On Wednesday evening, I joined a webinar hosted by the White House's Office of Public Engagement highlighting yesterday's announcement by CMS that the enhanced ACA subsidies provided by the American Rescue Plan have helped over 2.5 million current ACA exchange enrollees via HealthCare.Gov reduce their net premiums by 40% on average.

The larger point of the webinar (and yesterday's press release by CMS) was, of course, to call attention to the fact that the ongoing Special Enrollment Period only has ONE MORE WEEK TO GO in most states, so anyone not currently insured should move quickly to take advantage of the extra savings for the rest of 2021 (including those who've received or are receiving unemployment benefits this year, who qualify for $0-premium plans).

The webinar was pretty short (partly due to some technical problems) and didn't really reveal much in the way of new information, but there was one comment which caught my attention. At one point, I'm pretty sure the host (I didn't catch her name, I'm afraid) mentioned that lasts week, HealthCare.Gov had its "second-highest number of new enrollees to date during the 2021 Special Enrollment Period."

Unfortunately, CMS hasn't posted their July SEP enrollment report for HC.gov yet; that probably won't come out until next week.

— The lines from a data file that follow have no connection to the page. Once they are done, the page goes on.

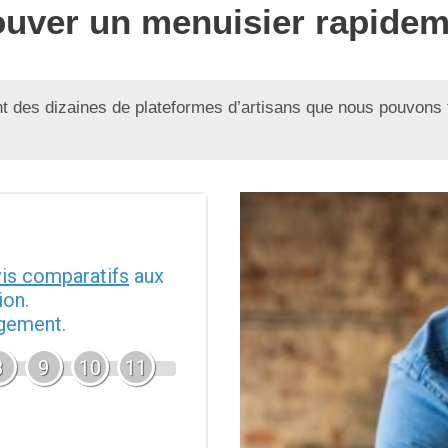
trouver un menuisier rapide
 des dizaines de plateformes d’artisans que nous pouvons 
vis comparatifs
aux
ion.
agement.
8
9
10
11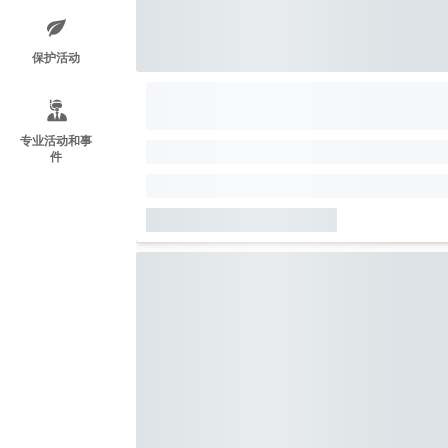
保护活动
专业活动和事
件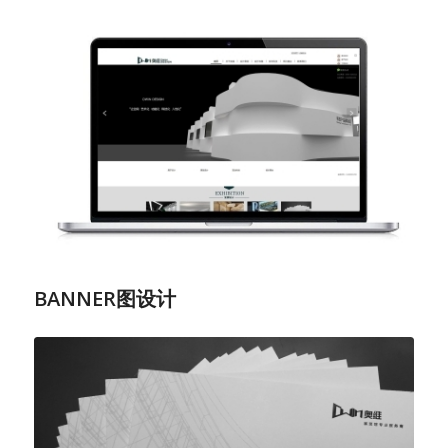
BANNER图设计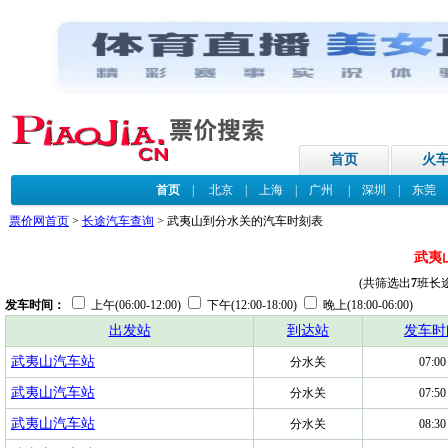
首页
火
首页
|
北京
|
上海
|
广州
|
深圳
|
东莞
票价网首页
>
长途汽车查询
> 武夷山到分水关的汽车时刻表
武夷
(共筛选出
7
班长
发车时间：
上午(06:00-12:00)
下午(12:00-18:00)
晚上(18:00-06:00)
出发站
到达站
发车时
武夷山汽车站
分水关
07:00
武夷山汽车站
分水关
07:50
武夷山汽车站
分水关
08:30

However, this lends some insight...if accurate.

I've contacted the OPE to confirm that she did in fact say this, but that's a pretty specific data point (I mostly want to make sure she didn't say the site had the 2nd-highest number of visitors or whatever, which wouldn't mean a whole lot in actually enrollment data).

Assuming I heard her correctly, let's look at the Qualified Health Plan (QHP) enrollment data for HealthCare.Gov that we have for the SEP to date:

  • February: 14,731/day
  • March: 10,379/day
  • April: 13,719/day
  • May: 9,721/day
  • June: 9,378/day

The SEP didn't start until February 15th, so there's only 14 days there (2 weeks). Here's what the weekly average for each month looks like from mid-February through the end of June:

If 7/25 - 7/31 did have the "2nd-highest weekly number of new QHP enrollees" during the SEP so far, that should put it at somewhere around 100,000 QHPs, give or take...second only to either the third or fourth week of February.

As for the rest of July, I'm going to assume it averaged somewhere around May's daily average. The addition of the ARP's Unemployment Benefit starting on July 1st likely boosted enrollment, which should have more than cancelled out the otherwise downward trend (it becomes increasingly more difficult to get people to commit to full-year deductible/out of pocket expenses when you're more than halfway through the year, and the economic recovery means that more people are presumably returning to employer-based coverage anyway).

If so, that woudl be something like 10,000 per day from 7/01 - 7/24, or perhaps 240,000. Add the (apparent) ~100K from the final week of the month and you'd get roughly 340,000 for the full month of July.

Of course this is pretty back-of-the-envelope speculation; the actual number could be significantly higher or lower. Hopefully we'll find out soon.

Also, as always, remember that everything above refers to the federal exchange only; the 15 states which operate their own ACA exchanges comprise roughly 29% of the 2.1 million QHP selections nationally as of the end of June. A couple of state-based exchanges have already terminated their own SEPs (Idaho, Minnesota and Massachusetts), but the rest are still chugging along, so assuming a similar ratio for July, that would put the monthly total at around 475,000 nationally, for a grand total of roughly 2.57 million or so as of July 31st.